Preventive strategies against Marburg virus infection are still being developed, and understanding the precise transmission dynamics from wildlife to humans is an area of ongoing research. The incomplete understanding of these dynamics complicates the development of targeted interventions beyond general precautions. To minimise the risk of infection, avoid direct contact with bats and non-human primates, particularly those that appear sick or injured, and practise good hygiene, including the safe handling of bushmeat.
A PATH FORWARD
Progress in the fight against Marburg Virus Disease (MVD) offers hope for enhanced prevention and management; however, the disease presents significant challenges. One difficulty in diagnosing MVD is that its symptoms often overlap with those of other illnesses, such as malaria, typhoid fever, shigellosis, meningitis, and other viral haemorrhagic fevers. Therefore, accurate and timely diagnosis remains crucial.

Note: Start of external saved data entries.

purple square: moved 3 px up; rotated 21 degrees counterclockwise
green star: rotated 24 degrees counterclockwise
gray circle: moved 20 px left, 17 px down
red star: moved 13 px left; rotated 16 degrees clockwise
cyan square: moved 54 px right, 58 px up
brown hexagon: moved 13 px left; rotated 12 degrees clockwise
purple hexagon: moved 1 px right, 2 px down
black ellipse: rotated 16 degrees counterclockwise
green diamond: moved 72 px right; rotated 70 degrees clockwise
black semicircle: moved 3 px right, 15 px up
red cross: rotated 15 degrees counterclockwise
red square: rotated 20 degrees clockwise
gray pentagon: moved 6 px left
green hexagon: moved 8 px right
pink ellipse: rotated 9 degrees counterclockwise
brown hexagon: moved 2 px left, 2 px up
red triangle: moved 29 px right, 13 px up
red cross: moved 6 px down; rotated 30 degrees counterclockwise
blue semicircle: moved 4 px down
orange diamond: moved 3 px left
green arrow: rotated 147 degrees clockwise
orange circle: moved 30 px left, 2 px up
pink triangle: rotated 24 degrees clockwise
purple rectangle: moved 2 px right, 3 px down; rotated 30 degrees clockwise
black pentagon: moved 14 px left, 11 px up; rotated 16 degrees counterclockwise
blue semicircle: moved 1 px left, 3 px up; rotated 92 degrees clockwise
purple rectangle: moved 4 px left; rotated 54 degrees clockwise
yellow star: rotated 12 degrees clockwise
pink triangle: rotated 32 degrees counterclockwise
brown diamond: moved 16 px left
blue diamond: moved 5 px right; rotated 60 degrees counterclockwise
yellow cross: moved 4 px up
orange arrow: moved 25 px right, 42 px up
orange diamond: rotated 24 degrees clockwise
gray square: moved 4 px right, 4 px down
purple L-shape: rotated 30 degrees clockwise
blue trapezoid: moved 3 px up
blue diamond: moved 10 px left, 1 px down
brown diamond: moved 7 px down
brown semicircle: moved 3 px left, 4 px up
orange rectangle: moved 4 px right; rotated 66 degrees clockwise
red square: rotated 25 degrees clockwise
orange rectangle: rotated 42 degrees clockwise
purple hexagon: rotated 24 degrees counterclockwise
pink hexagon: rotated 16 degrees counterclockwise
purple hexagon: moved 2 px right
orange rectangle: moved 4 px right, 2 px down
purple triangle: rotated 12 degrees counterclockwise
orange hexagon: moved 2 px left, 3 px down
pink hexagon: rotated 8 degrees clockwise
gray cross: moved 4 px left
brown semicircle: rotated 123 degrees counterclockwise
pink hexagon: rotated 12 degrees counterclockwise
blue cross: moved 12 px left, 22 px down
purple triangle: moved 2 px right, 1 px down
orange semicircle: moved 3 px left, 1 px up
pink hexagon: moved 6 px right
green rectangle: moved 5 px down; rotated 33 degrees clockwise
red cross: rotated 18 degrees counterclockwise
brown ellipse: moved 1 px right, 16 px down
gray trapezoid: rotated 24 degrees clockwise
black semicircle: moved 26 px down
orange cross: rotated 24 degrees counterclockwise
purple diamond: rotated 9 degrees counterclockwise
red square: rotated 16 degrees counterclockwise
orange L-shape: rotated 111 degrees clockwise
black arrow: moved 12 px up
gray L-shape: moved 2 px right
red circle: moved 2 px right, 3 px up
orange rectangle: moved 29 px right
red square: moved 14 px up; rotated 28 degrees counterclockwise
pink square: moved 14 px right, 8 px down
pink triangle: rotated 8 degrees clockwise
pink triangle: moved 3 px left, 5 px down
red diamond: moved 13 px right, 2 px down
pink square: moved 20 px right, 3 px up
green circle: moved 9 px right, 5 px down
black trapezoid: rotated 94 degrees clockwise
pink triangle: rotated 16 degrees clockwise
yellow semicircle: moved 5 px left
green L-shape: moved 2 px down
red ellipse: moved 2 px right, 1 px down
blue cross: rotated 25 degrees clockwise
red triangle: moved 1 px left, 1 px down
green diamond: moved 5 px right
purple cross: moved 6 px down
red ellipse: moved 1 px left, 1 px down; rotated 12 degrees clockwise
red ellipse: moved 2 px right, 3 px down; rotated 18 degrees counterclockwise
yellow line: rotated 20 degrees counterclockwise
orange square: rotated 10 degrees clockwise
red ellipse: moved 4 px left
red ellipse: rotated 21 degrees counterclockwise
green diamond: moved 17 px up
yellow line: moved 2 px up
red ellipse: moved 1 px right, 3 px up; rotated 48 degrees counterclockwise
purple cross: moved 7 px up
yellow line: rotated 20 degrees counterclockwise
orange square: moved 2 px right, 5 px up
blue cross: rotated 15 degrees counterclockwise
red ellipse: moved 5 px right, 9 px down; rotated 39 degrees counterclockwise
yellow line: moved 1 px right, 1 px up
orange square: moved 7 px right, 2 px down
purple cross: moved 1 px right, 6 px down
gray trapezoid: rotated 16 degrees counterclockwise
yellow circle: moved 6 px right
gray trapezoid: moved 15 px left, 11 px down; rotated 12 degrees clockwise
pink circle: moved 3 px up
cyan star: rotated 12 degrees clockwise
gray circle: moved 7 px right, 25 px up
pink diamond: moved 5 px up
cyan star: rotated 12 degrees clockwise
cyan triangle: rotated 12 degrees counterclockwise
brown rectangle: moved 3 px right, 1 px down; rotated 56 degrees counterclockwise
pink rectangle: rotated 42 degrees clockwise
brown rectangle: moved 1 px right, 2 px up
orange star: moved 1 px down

The WHO has recommended several diagnostic tests to confirm Marburg Virus Disease (MVD) cases, which are vital for saving lives. These tests include the antibody-capture enzyme-linked immunosorbent assay (ELISA) for detecting antibodies, antigen-capture tests for identifying viral proteins, reverse transcription polymerase chain reaction (RT-PCR) for detecting the virus’s genetic material, electron microscopy, and virus isolation through cell culture.
Just like for Ebola, there are currently no vaccines or specific antiviral treatments for Marburg that have been approved for widespread use by regulatory bodies such as the FDA or the WHO. Nevertheless, several promising vaccine candidates and therapeutic agents are in various stages of preclinical and clinical trials. These candidates comprise vaccines based on the vesicular stomatitis virus (VSV-MARV), Vaccinia Ankara (MVA-BN-Filo), and chimpanzee adenovirus (ChAd3). Developing these vaccines is essential for controlling outbreaks and safeguarding healthcare workers at higher risk.